He'd have to. He's brain-dead. But that's ominous, too...who is pulling his strings? One thing we can know for sure is that it isn't anybody people voted into the presidency.
The Republicans basically wanted 0 illegal immigration
Are you nuts? What level of "illegal" immigration would you accept? What have you got against legal immigration? That seems absurd.
Running a state isn't as easy as 123, let's build a wall.
Actually, it's pretty much that easy, if it's a good wall.
There are humanitarian concerns and the Biden administration is probably a little more humanitarian than the Republicans are.
If by "humanitarian," you mean "turning a blind eye to drugs, human traffickers, rape, homelessness, poverty...then yeah, they're clearly that more "humanitarian." But if you mean "against those things," then, no.

I'm not saying it's possible to do these things perfectly; but it's clearly possible to do them much, much, much better than the Biden administration is doing them. They're not even really trying, it seems.
The main thing I don't like about Biden's administration right now is that they aren't doing more to resolve the crisis in Ukraine.

Well, we're agreed on that, for sure. And the Afghanistan thing was just humiliating for the Americans...an utter shambles.

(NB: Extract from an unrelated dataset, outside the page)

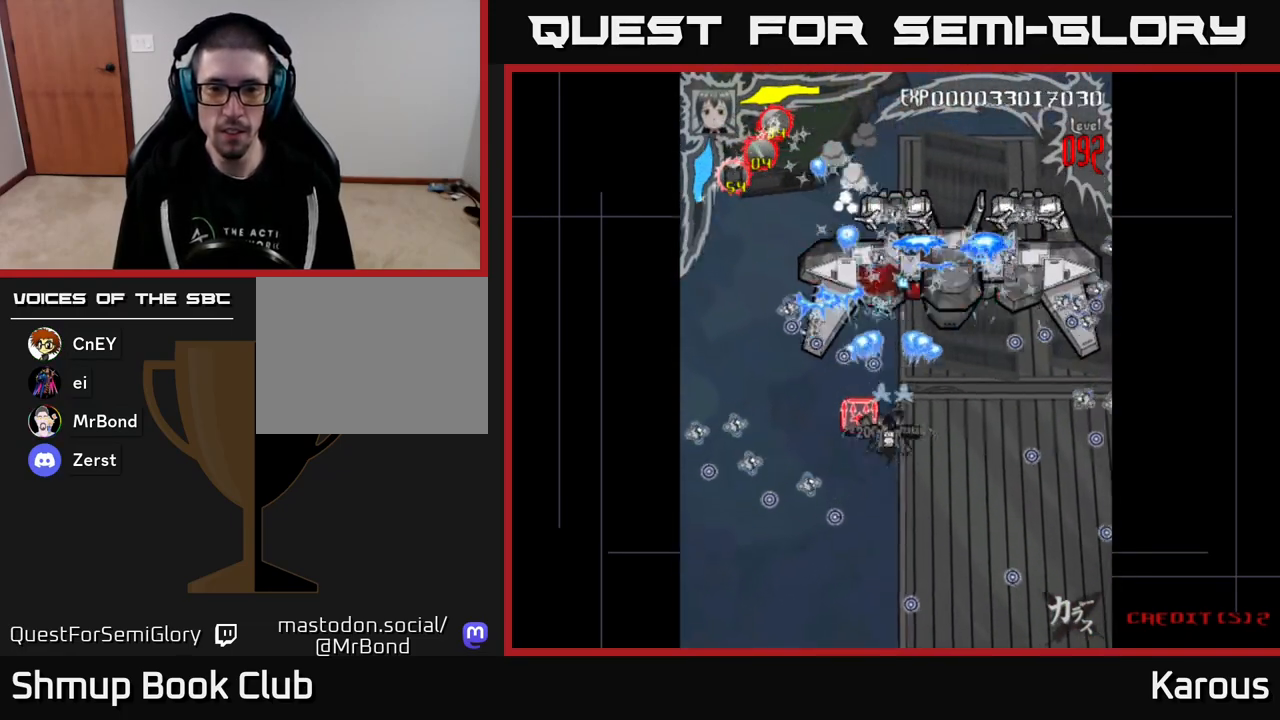
{"buttons": ["A", "DPAD_UP"], "events": [[33, "DPAD_DOWN", "up"], [150, "DPAD_LEFT", "up"], [167, "DPAD_RIGHT", "down"], [450, "DPAD_RIGHT", "up"], [450, "DPAD_UP", "down"]]}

And we also have conclusive evidence, their own words, that they knew they were going to provoke a war with Putin at least 12 years ago...and Farage told them not to do it a decade ago. But they went ahead and did it anyway...and it's Ukrainians and Russians who are now dying for it, and the American people who are being robbed by it.

But the war in Ukraine is something I think half of Republicans also want -- the Washington career crowd on both sides -- because it's their tax-grab laundering factory. They'll keep it going, unless somebody shuts it down on them. And who's got the nerve to do that?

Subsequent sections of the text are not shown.